Clinical examination : this is the first step in any diagnosis of brain or nervous system disorders. It is carried out by a general practitioner or a brain specialist. First, he asks the patient about his family history, his symptoms… then he proceeds to a physical examination (checking reflexes, hearing, touch, vision, balance…) .
Lumbar puncture : collection of cerebrospinal fluid using a needle, at the level of the lower back (lumbar vertebrae). In this case, its analysis will be able to determine the presence of cancer cells.
History and symbolism of the brain
The electrical nature of nerve messages was first demonstrated by an Italian physician, Luigi Galvani in 1792, through an experiment on a frog’s leg! Almost two centuries later, in 1939, Huxley and Hodgkin first recorded an action potential (nerve impulse) in a giant squid nerve fiber .
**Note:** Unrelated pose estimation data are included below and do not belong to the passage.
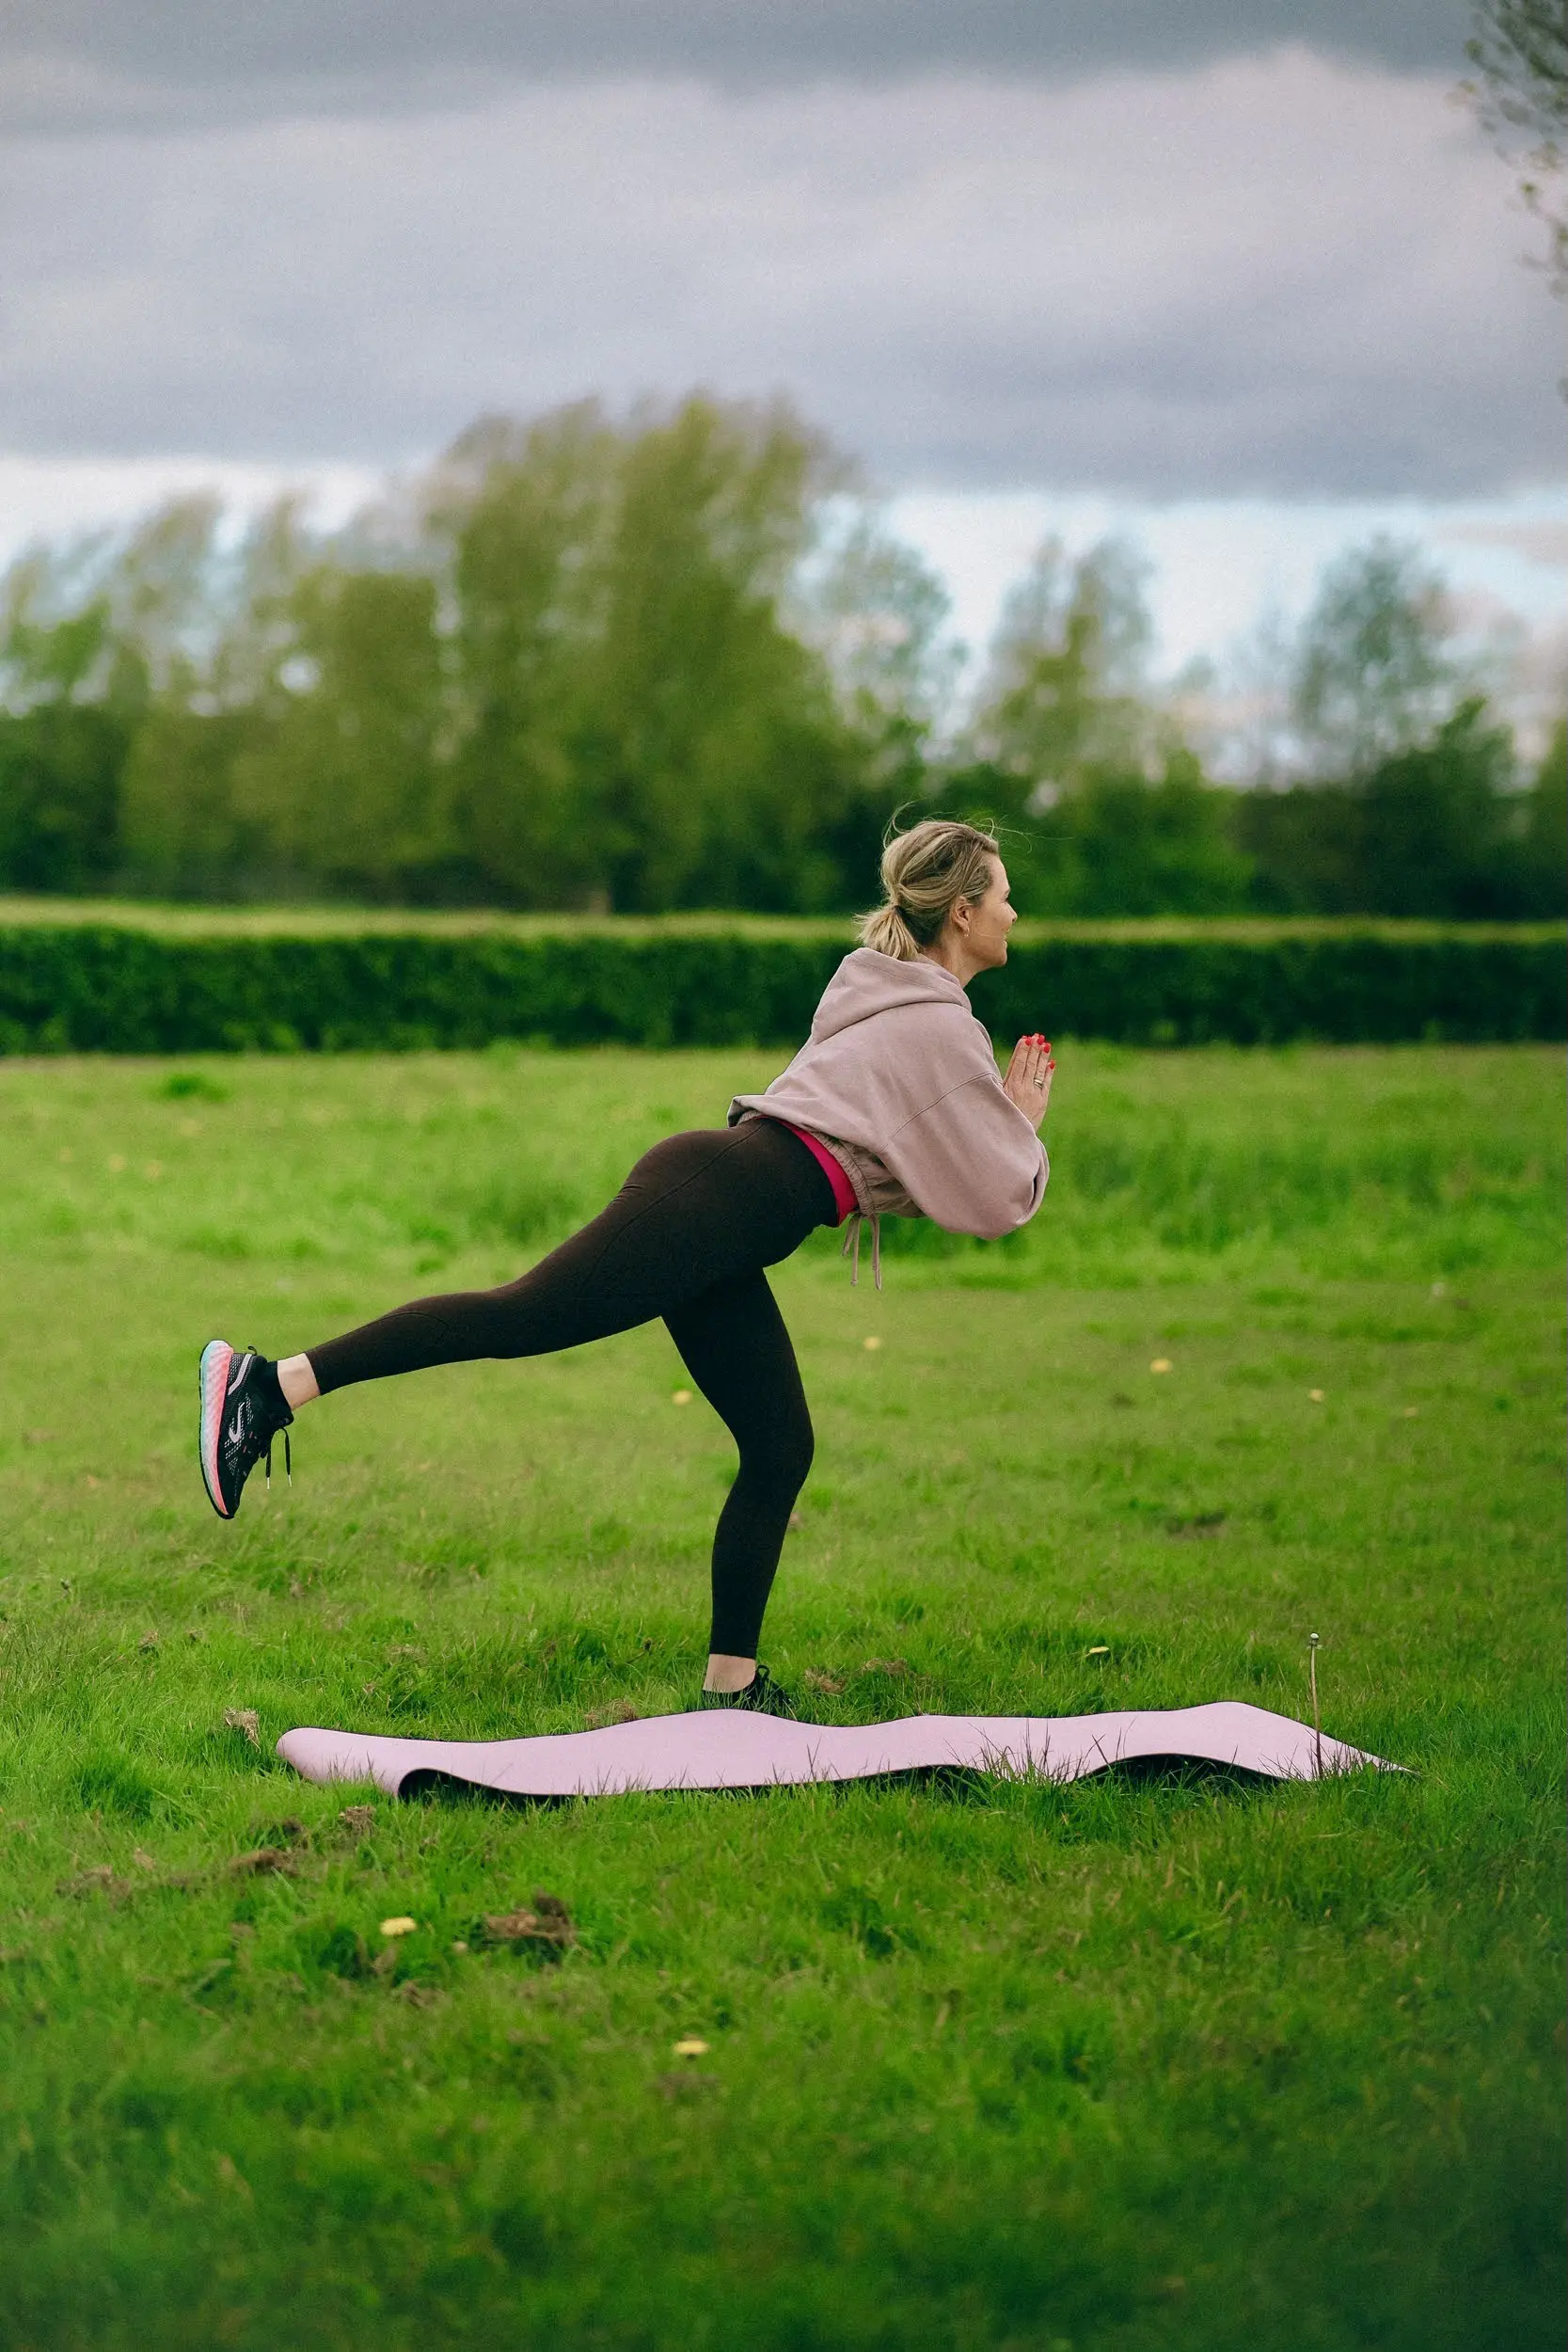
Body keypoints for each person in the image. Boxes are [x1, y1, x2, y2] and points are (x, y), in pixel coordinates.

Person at [197, 819, 1054, 1718]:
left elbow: (915, 1161)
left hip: (729, 1211)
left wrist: (993, 1126)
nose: (1012, 911)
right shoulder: (940, 1030)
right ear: (961, 912)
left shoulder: (889, 999)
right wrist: (1020, 1122)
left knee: (779, 1446)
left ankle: (734, 1690)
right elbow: (995, 1195)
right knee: (521, 1314)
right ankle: (269, 1383)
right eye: (999, 896)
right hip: (715, 1198)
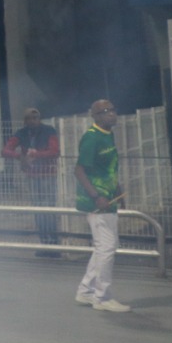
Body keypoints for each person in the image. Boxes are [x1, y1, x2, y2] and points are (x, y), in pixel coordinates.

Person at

Brain size and intelligence
Scientists have long thought that brain size and intelligence could be linked. According to an international study11, intelligence is not determined by the size of the brain, but rather by its structure and the connections between the white matter and the gray matter. It is also mentioned that men, who generally possess larger brains than women, did not demonstrate higher intellectual functions. Similarly, participants with abnormally large brains scored below average on intelligence tests.
For example, Einstein had a smaller than average brain.